THE ONLY CERTAINTY IS INEQUALITY |
Maybe Doublespeak has infiltrated the minds of us all so that we no longer notice when we are lying. It used to be confined to politicians, bureaucrats and estate agents, but now it is the preferred language of anyone successful in the cultural media, who boldly go where people are most likely to pay them attention, aware that we will give up listening if they preface statements with stuttering qualifications like "perhaps" or "in a lot of cases" or "I believe". You hear the most civilised and intelligent people coming out with crap.
I've just been listening to some very cosmopolitan and intellectual men on the radio in that slot they inhabit on a Monday morning, and heard a broadcaster, a playwright and a composer concur that Elgar is never played in Europe because his music is too intrinsically British.

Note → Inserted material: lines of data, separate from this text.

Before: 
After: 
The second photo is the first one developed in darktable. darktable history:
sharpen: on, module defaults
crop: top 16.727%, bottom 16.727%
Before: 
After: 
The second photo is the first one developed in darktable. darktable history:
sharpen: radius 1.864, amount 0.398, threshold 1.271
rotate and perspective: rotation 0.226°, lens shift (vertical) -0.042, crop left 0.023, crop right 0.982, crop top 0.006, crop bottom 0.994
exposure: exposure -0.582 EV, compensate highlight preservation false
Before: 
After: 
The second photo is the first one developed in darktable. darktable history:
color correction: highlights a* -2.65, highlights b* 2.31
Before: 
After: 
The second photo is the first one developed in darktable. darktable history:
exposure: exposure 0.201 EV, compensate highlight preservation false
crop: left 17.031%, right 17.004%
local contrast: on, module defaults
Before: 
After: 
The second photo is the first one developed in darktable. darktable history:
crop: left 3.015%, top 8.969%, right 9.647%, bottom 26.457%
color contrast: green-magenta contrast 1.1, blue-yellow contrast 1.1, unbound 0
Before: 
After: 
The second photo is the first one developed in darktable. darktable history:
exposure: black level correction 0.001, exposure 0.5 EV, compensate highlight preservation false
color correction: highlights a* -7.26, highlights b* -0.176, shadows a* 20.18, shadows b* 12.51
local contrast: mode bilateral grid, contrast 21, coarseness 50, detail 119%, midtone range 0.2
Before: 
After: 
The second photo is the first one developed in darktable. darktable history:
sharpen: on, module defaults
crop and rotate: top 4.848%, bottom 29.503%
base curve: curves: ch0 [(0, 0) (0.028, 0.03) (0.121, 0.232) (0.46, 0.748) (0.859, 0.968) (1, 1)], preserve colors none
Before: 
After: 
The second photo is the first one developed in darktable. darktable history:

Was I dreaming for all of the years I lived in Hamburg? I used to hear Pomp and Circumstance on the radio, and saw posters advertizing performances, more than it's ever played here. Anglophile Germans love nothing better than singing along to Land of Hope and Glory; embarrassed by their own patriotic marching
tunes, they have adopted ours.
Surely I was dreaming, because many of my impressions of German life are contradicted by the confident assertions of experts in the British media.
Disturbingly, I hear and read unanimous approval in England of the way the German economy is run, without any enquiry into its social cost.
I am not an economist, all I can do is make a conclusion from my own observations of people, and post them here. For years, the widening gap between the comfortably off and the poor has been more noticeable in Germany even than here, because of the suppression of aspiration, and, as far as I could tell, the low pay and undervaluation of most retail and service staff. Bosses have successfully found ways to circumvent the Labour Laws enabling themselves to fire and hire as cheaply as possible. The almost ubiquitous renting system, so advantageous in theory, results in the ghettoization of the poor, just as has been developing in London over the last decade, when rising house prices and now proposed housing benefit capping have forced people out of the city where many of them were born, educated and worked.
The German economy has created an underclass that is growing all the time in a way that should be unacceptable in an enlightened democracy, but is evidently an acceptable condition of modern capitalism. This is not even natural selection - it is a policy of social inequality that intervenes to nurture the strong at the expense of the weak. British Conservative governments have practised the same principle with less courage of their convictions since the Thatcher days; a generation ago, even Labour candidates during the party's painful make-over in the mid-90s dropped full employment from their main electoral agenda. Unusually for a politician, the Minister for Employment betrayed the truth when he declared that he was responsible for unemployment.
I have no economic solutions to offer, I can't do sums, but I can hear hypocrisy, cowardice and complacency. The blinkered adoration of a flawed economic model abroad looks like a convenient way of off-loading doubts about the future of the commonweal by deflecting attention from the abyss at home. The meek might inherit the earth, but it will not be habitable.